Source: CNRS

Deux équipes du CNRS et de l'Université de Strasbourg, menées par Nicolas Giuseppone (1) et Bernard Doudin (2), ont réussi à fabriquer des fibres plastiques fortement conductrices, de quelques nanomètres d'épaisseur. Ces nano-fils, qui font l'objet d'un brevet déposé par le CNRS, se construisent "tout seuls" sous la seule action d'un flash lumineux ! Peu coûteux à obtenir et faciles à manipuler contrairement aux nanotubes de carbone (3), ils allient les avantages des deux matériaux utilisés à ce jour pour conduire le courant électrique : les métaux et les polymères organiques plastiques (4).

En effet, leurs remarquables propriétés électriques sont proches de celles des métaux. De plus, ils sont légers et souples comme les plastiques. De quoi relever l'un des plus importants défis de l'électronique du 21e siècle: miniaturiser ses composants jusqu'à l'échelle nanométrique. Ces travaux ont été publiés le 22 avril 2012 dans l'édition en ligne avancée de la revue Nature Chemistry. Prochaine étape: démontrer que ces fibres peuvent être intégrées industriellement dans des appareils électroniques comme les écrans souples, les cellules solaires, etc.

Lors de précédents travaux publiés en 2010 (5), Nicolas Giuseppone et ses collègues étaient parvenus à obtenir pour la première fois des nano-fils. Pour ce faire, ils avaient modifié chimiquement des molécules de synthèse utilisées depuis plusieurs dizaines d'années dans l'industrie pour le processus de photocopie Xerox®: les "triarylamines". A leur grande surprise, ils avaient observé qu'à la lumière et en solution, leurs nouvelles molécules s'empilaient spontanément de manière régulière pour former des fibres miniatures. Ces fils longs de quelques centaines de nanomètres (1 nm = 10^-9 m, soit un milliardième de mètre), sont constitués par l'assemblage dit "supramoléculaire" de plusieurs milliers de molécules.

[Énoncé A]:
Restituez le passage de l'article sur les nano-fils compris entre « Lors de précédents » et « milliers de molécules. », bornes incluses.
[Énoncé B]:
Selon l'article sur les nano-fils, à quelle date les travaux ont-ils été publiés dans la revue Nature Chemistry ?
Le matériel qui suit ne joue aucun rôle ici.

[Données fournies]:
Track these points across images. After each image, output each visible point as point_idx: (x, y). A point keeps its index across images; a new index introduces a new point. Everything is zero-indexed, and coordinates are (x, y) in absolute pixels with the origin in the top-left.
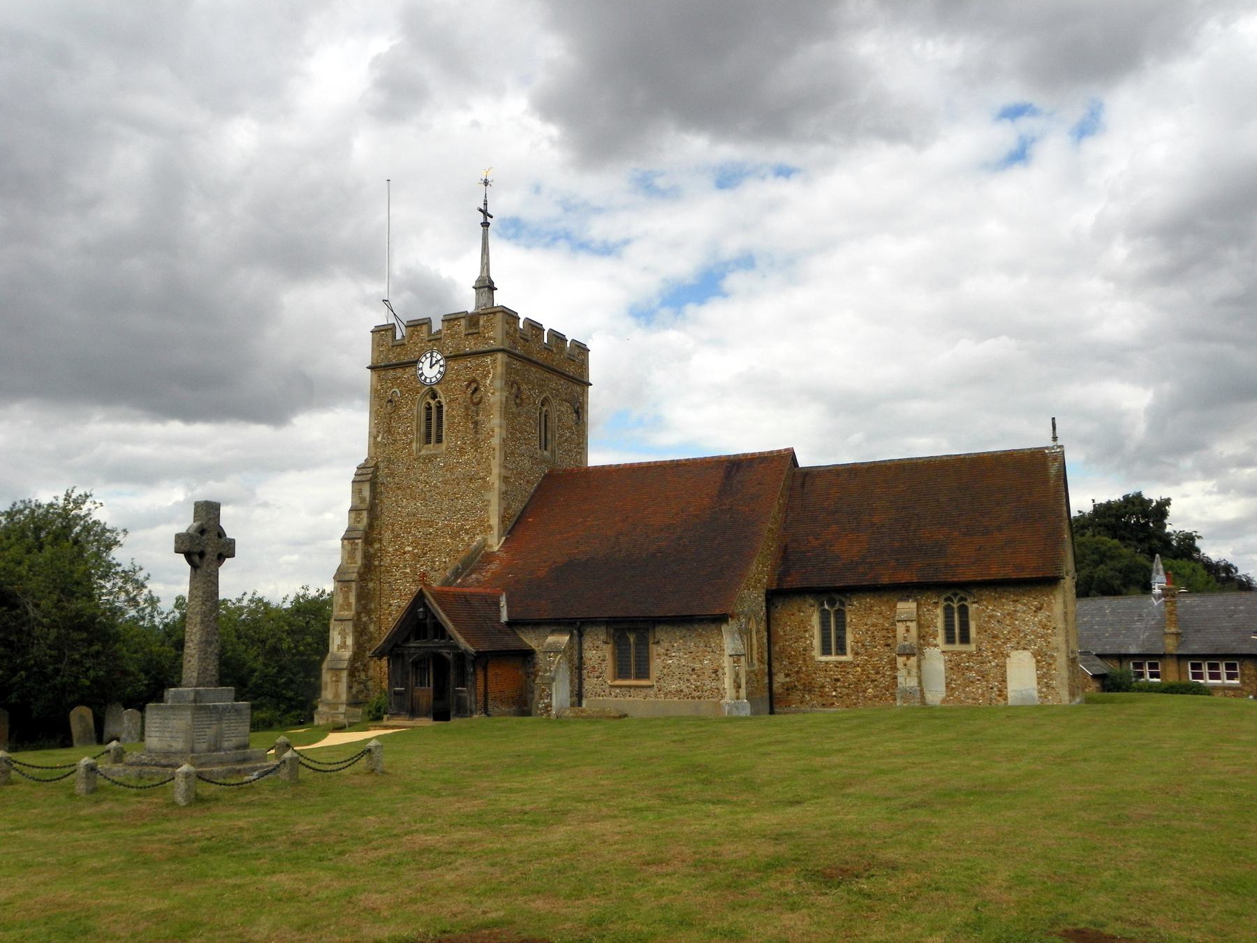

[Réponse complète A]:
Lors de précédents travaux publiés en 2010 (5), Nicolas Giuseppone et ses collègues étaient parvenus à obtenir pour la première fois des nano-fils. Pour ce faire, ils avaient modifié chimiquement des molécules de synthèse utilisées depuis plusieurs dizaines d'années dans l'industrie pour le processus de photocopie Xerox®: les "triarylamines". A leur grande surprise, ils avaient observé qu'à la lumière et en solution, leurs nouvelles molécules s'empilaient spontanément de manière régulière pour former des fibres miniatures. Ces fils longs de quelques centaines de nanomètres (1 nm = 10^-9 m, soit un milliardième de mètre), sont constitués par l'assemblage dit "supramoléculaire" de plusieurs milliers de molécules.

[Réponse complète B]:
Le 22 avril 2012, dans l'édition en ligne avancée de la revue.